WORK TO BE COMPLETED:
From the entries below, please output exactly the lines starting at the one containing "text [148, 133, 1093, 252]" and ending at the one containing "Document page, 1241x1754 pixels.", both included.

RECORDS SHOWN:

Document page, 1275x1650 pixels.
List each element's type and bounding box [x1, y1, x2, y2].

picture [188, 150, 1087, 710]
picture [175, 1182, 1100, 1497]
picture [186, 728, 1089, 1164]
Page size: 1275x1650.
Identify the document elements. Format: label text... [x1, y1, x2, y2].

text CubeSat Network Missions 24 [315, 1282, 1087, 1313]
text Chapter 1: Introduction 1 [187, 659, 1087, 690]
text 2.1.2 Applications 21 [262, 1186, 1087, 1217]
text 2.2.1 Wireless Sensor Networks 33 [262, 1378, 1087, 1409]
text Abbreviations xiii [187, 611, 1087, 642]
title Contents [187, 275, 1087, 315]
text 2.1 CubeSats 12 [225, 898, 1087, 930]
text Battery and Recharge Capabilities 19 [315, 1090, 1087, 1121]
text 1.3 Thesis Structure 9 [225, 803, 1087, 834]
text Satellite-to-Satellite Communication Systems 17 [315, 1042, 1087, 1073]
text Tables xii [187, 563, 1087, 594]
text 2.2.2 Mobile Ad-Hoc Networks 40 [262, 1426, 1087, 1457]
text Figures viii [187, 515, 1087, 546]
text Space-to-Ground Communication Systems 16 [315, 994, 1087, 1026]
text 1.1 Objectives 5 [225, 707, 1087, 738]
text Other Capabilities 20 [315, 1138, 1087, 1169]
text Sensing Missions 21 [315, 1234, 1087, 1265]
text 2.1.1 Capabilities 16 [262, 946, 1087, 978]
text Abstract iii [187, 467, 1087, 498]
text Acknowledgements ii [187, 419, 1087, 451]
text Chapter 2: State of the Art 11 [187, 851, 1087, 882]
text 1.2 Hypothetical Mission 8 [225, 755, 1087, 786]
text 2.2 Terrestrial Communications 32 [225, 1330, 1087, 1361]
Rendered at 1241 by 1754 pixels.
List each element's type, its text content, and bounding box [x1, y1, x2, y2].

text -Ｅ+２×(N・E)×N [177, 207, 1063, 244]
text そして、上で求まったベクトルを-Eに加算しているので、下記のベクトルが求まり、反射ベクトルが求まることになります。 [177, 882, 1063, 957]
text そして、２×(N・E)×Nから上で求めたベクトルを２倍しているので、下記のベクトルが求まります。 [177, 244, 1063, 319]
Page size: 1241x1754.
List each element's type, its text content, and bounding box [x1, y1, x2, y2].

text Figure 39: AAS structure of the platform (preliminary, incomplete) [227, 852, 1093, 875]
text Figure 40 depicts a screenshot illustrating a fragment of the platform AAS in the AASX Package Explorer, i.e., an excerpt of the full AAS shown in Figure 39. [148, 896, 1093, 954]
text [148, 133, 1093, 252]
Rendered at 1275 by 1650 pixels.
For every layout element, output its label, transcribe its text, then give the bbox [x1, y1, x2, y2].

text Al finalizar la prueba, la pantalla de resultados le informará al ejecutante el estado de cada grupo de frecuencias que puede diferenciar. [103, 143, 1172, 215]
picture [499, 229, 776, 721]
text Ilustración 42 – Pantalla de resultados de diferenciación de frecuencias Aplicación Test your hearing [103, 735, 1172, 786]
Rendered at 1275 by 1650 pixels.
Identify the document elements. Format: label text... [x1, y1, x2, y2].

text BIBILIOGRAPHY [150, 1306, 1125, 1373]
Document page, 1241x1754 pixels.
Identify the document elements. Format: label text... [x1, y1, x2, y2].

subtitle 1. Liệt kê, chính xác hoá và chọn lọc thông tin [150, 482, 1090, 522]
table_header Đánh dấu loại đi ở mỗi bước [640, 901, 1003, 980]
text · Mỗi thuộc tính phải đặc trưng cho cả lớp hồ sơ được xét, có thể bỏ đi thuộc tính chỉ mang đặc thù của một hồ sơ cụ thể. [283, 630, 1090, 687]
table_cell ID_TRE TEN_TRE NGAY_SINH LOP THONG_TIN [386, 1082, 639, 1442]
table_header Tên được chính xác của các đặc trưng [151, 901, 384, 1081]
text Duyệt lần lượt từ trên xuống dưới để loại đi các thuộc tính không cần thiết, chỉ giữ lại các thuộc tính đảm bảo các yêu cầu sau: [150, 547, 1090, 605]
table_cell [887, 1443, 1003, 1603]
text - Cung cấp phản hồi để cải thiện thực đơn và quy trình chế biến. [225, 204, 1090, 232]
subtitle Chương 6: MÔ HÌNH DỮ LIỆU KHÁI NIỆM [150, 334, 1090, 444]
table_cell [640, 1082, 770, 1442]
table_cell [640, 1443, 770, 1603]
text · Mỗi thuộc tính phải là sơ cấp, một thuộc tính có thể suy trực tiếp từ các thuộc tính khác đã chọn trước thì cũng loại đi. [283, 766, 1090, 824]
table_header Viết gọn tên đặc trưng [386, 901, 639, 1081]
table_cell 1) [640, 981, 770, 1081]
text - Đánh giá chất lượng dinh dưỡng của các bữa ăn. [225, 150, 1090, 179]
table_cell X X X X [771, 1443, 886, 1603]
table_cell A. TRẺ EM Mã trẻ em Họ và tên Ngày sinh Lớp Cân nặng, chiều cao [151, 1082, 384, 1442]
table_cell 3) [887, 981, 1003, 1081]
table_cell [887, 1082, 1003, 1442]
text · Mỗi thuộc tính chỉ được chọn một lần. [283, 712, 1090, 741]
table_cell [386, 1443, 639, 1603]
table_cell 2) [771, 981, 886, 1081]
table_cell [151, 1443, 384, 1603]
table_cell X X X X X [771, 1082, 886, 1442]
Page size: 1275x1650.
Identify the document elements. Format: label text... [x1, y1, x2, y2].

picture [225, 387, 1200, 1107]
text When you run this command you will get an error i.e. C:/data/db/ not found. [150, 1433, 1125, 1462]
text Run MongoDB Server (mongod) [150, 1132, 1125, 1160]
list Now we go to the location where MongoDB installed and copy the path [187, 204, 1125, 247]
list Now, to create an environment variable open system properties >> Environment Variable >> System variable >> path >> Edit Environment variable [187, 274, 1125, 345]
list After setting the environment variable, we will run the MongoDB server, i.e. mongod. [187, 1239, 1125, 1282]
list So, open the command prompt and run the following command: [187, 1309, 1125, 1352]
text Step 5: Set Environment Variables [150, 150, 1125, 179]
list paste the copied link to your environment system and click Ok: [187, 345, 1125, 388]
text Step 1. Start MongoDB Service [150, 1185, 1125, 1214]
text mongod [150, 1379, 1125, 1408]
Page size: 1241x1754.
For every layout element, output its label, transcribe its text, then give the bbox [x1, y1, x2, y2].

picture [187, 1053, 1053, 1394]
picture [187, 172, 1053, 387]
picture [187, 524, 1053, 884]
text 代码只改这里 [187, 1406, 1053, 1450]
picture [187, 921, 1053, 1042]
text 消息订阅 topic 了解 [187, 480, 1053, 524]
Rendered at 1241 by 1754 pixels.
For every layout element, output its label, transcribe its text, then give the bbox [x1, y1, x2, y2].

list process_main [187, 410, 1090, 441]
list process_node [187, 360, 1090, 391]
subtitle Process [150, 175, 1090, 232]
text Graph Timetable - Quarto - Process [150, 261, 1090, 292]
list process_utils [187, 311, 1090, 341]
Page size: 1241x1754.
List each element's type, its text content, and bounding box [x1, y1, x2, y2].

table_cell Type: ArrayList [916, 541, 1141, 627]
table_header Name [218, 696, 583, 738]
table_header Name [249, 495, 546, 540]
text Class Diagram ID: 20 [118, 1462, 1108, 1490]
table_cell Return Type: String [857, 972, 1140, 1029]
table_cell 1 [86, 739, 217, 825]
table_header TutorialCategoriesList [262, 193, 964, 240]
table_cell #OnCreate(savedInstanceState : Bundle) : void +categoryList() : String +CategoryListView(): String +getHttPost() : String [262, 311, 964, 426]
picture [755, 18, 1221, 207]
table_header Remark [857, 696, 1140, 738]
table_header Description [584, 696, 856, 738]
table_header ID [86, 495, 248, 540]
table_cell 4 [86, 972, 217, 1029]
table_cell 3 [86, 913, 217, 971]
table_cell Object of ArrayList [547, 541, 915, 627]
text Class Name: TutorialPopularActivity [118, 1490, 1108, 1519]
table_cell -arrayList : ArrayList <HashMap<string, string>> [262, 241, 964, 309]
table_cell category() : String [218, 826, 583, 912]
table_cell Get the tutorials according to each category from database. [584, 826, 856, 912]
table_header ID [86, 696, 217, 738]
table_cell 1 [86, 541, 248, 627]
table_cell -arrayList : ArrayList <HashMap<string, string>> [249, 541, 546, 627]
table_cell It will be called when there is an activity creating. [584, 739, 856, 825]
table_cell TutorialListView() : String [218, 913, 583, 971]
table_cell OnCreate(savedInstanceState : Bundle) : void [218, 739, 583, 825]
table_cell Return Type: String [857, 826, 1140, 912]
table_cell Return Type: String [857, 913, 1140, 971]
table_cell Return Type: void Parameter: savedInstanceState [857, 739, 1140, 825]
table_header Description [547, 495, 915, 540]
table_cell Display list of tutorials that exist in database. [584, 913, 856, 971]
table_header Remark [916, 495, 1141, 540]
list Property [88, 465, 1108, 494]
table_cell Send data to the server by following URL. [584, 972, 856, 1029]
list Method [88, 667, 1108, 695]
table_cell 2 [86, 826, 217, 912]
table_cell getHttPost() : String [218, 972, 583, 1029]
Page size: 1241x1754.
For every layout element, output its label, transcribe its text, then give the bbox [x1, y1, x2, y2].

TASK OUTPUT:
text [148, 133, 1093, 252]
Rendered at 1275 by 1650 pixels.
For every layout element, output its label, transcribe its text, then give the bbox [x1, y1, x2, y2].

text Al finalizar la prueba, la pantalla de resultados le informará al ejecutante el estado de cada grupo de frecuencias que puede diferenciar. [103, 143, 1172, 215]
picture [499, 229, 776, 721]
text Ilustración 42 – Pantalla de resultados de diferenciación de frecuencias Aplicación Test your hearing [103, 735, 1172, 786]
Rendered at 1275 by 1650 pixels.
Identify the document elements. Format: label text... [x1, y1, x2, y2].

text BIBILIOGRAPHY [150, 1306, 1125, 1373]
Document page, 1241x1754 pixels.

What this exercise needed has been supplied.